Eugène Savitzkaya, Fou Civil

Euge­nène Savitz­kaya, le Gree­na­way littéraire

Géné­ra­le­ment, Eugène Sav­tiz­kaya est un homme rangé. Si l’on en croit son livre fait de frag­ments, poèmes en proses, courts récits ou mani­festes, il lui arrive « de dor­mir sur un trot­toir dans son vomi ou de sau­ter sur son mate­las ». Il y a chez lui du Ché­reau, du Kol­tès (il a été d’ailleurs comme lui  publié aux Edi­tions de Minuit). Pris d’un mou­ve­ment inces­sant, l’auteur y trouve le moyen de tra­quer l’animal humain, le rame­nant par­fois au peu qu’il est : « je choie sous un rocher, confor­ta­ble­ment accroupi, je grave une vulve dans le plâtre des latrines ».
Tout est tou­jours une ques­tion de traces. L’écriture en est une parmi les autres. Elle per­met aussi de les tra­duire. Est-ce pour autant que l’écriture l’emporte sur elles ? Ce n’est pas sûr et tout dans les pro­cé­dures d’appel poé­tique rap­pelle les prises de Gree­na­way pour Dra­wings by num­bers et  Pillow book où se confondent signi­fiant et signi­fié qui anéan­tissent les épais­seurs de surface.

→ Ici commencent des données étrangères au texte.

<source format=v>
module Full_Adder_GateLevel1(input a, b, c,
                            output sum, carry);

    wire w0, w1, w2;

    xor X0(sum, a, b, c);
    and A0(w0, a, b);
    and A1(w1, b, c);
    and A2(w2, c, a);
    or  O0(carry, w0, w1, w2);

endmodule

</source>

La lettre “colle à la peau”. Le corps est perçu comme cadavre mais dépasse l’abîme de la mort dans un désir can­ni­bale où il ne s’agit pas pour autant de se débar­ras­ser de la chair. Savitz­kaya met en garde contre le dan­ger de la lettre et les jeux de sur­face. Il invite à retrou­ver les ver­tus des épis­sures du corps à l’image de ses « doubles » qui sou­lignent le dan­ger mor­tel que repré­sente la ten­ta­tion de fusion lit­té­rale : le livre n’est pas le corps, le mot n’est pas la chose, tout comme l’art n’est pas la vie. L’auteur cherche à mon­trer que le texte n’est jamais une fenêtre ouverte sur le monde ou une tranche de vie, juste par­fois – en fidé­lité à Sten­dhal – un miroir le long d’une route (ici de tra­verse et de fau­bourg), et sur­tout un moyen d’approfondir la notion de cadre et de cadrage en une péné­tra­tion des ténèbres du pathos, état dans lequel, qu’il le veuille ou non, se trouve sou­vent l’être humain.
C’est pour­quoi, si tout texte de l’auteur est illu­sion, elle l’est comme le sont ceux de Paso­lini …donc en rien une chi­mère puisque épi­pha­niques au sein même de des­tins troubles et trou­blants. Le lec­teur est saisi et comme envahi par une ins­tance incon­nue. Lieux du rien et du tout, l’écriture comme le corps font signe en ouvrant sur un regard d’attente.

jean-paul gavard-perret

Eugène Savitz­kaya, Fou Civil, Argol, Paris, 2014, 128 p. - 18,00 €.